La leggenda del Lago Subiolo

Si narra che il lago di Subiolo, in Val Stagna, sia un luogo abitato da Fate e da altri spiriti, che nottetempo si manifestano con canti, lamenti, a volte grida e sibili inquietanti. Pare, tra l’altro, che lo stesso nome del lago derivi da questi strani rumori, simili al suono dello zufolo, detto in dialetto locale “subio”. E ciò che si narra non è pura fantasia. Molti abitanti dei paesi vicini, o i loro antenati, che per caso o per sfortuna si sono trovati a passare per di lì quando il sole era ormai calato, raccontano di suoni incantanti e incontri incredibili.

Una sera, un giovane falegname ritornava sul tardi alla sua casa, vicina al ponte Subiolo, dopo aver fatto visita alla fidanzata. Improvvisamente si sentì ripetutamente chiamare per nome… Con sorpresa, e quasi sgomento, si accorse che un gruppo di Fate danzava sulle acque del lago, alla luce dei raggi lunari.

“Vieni con noi – gli dicevano – tu non hai mai provato la felicità che ti offriamo, vieni a danzare con noi finché splende la luna.” “No, no – rispose il giovane terrorizzato – laggiù c’è l’acqua e se scendo annegherò”.

“Hai paura? – gli chiesero le Fate ridendo – Allora guarda, l’acqua è sparita. Vieni”!
Con un incantesimo il lago era sparito. Anche i sassolini del fondo erano asciutti e i massi rivestiti di muschio si porgevano alle fate come soffici divani. “No, no!” ripetè il giovane. Ma, come soggiogato, non poteva staccarsi dal parapetto del ponte. “Non vuoi? Forza, coraggio, danzando con noi ti dimenticherai di tutto e resterà solo la felicità”. Le Fate ripresero a chiamarlo, ma il giovane non cedette alla tentazione.

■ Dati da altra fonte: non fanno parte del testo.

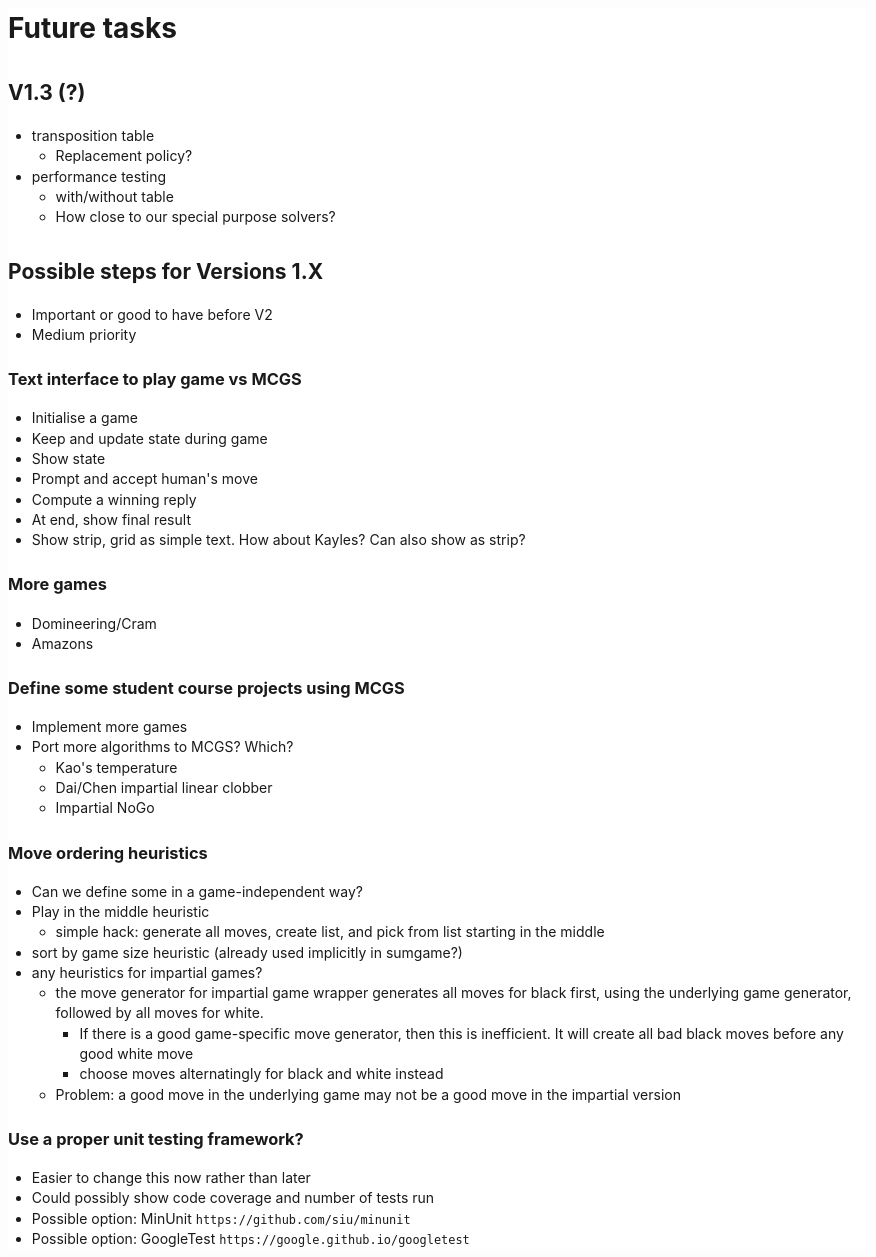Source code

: # Future tasks

## V1.3 (?)
- transposition table
    - Replacement policy?
- performance testing
    - with/without table
    - How close to our special purpose solvers?

## Possible steps for Versions 1.X
- Important or good to have before V2
- Medium priority

### Text interface to play game vs MCGS
- Initialise a game
- Keep and update state during game
- Show state
- Prompt and accept human's move
- Compute a winning reply
- At end, show final result
- Show strip, grid as simple text. How about Kayles? Can also show as strip?

### More games
- Domineering/Cram
- Amazons

### Define some student course projects using MCGS
- Implement more games
- Port more algorithms to MCGS? Which?
    - Kao's temperature
    - Dai/Chen impartial linear clobber
    - Impartial NoGo

### Move ordering heuristics
- Can we define some in a game-independent way?
- Play in the middle heuristic
    - simple hack: generate all moves, create list,
      and pick from list starting in the middle
- sort by game size heuristic (already used implicitly in sumgame?)
- any heuristics for impartial games?
    - the move generator for impartial game wrapper generates all moves for black first, using the underlying game generator, followed by all moves for white.
        - If there is a good game-specific move generator, then this is inefficient. It will create all bad black moves before any good white move
        - choose moves alternatingly for black and white instead
    - Problem: a good move in the underlying game may not be a good move in the impartial version

### Use a proper unit testing framework?
- Easier to change this now rather than later
- Could possibly show code coverage and number of tests run
- Possible option: MinUnit `https://github.com/siu/minunit`
- Possible option: GoogleTest `https://google.github.io/googletest`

“Ebbene – dissero infine quegli esseri eterei in coro – per la tua virtù e perché tu abbia a ricordarti di noi, ti offriamo una grazia. Chiedi ciò che vuoi”.

Egli, tremante, domandò: “Che io possa con le mie mani eseguire qualunque lavoro d’intaglio”.

“Concessa – si sentì rispondere dalle fate -. Ma non sarai mai ricco!”

Alla mente del falegname balenò l’idea di opere grandiose, mentre l’acqua tornava ad uscire impetuosa e spumeggiante dal laghetto, le fronde dei faggi stormivano per il vento e la montagna proiettava immobile la sua ombra nascondendo la luna, calata dietro la cima.

Le Fate erano sparite. Da quel giorno il giovane falegname realizzò meravigliose opere in legno, di rara bellezza, per tutte le chiese del paese e di altri villaggi vicini. Morì povero come era vissuto e come gli avevano predetto le Fate, ma molto, molto felice.